Exactly the lines from the one holding "middle mcp: (146, 145)" through the final line of the data are wanted, copied as written.

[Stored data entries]
- Opening Delimiter -
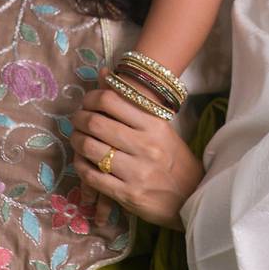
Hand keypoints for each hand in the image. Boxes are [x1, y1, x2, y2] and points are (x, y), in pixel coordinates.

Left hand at [70, 88, 201, 229]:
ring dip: (77, 141)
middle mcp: (146, 145)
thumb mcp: (160, 128)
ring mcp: (137, 171)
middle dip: (79, 119)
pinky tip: (82, 161)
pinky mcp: (128, 194)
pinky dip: (81, 166)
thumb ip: (132, 104)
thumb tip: (104, 73)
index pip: (112, 100)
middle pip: (96, 124)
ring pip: (90, 149)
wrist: (192, 195)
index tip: (87, 101)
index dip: (91, 98)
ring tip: (77, 138)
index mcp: (155, 125)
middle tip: (77, 119)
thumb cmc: (174, 158)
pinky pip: (92, 177)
- Closing Delimiter -
* Response
middle mcp: (146, 145)
thumb mcp: (160, 128)
ring mcp: (137, 171)
middle dip: (79, 119)
pinky tip: (82, 161)
pinky mcp: (128, 194)
pinky dip: (81, 166)
thumb ip: (132, 104)
thumb tip: (104, 73)
index pip: (112, 100)
middle pip: (96, 124)
ring pip: (90, 149)
wrist: (192, 195)
index tip: (87, 101)
index dip: (91, 98)
ring tip: (77, 138)
index mcp: (155, 125)
middle tip: (77, 119)
thumb cmc: (174, 158)
pinky pip: (92, 177)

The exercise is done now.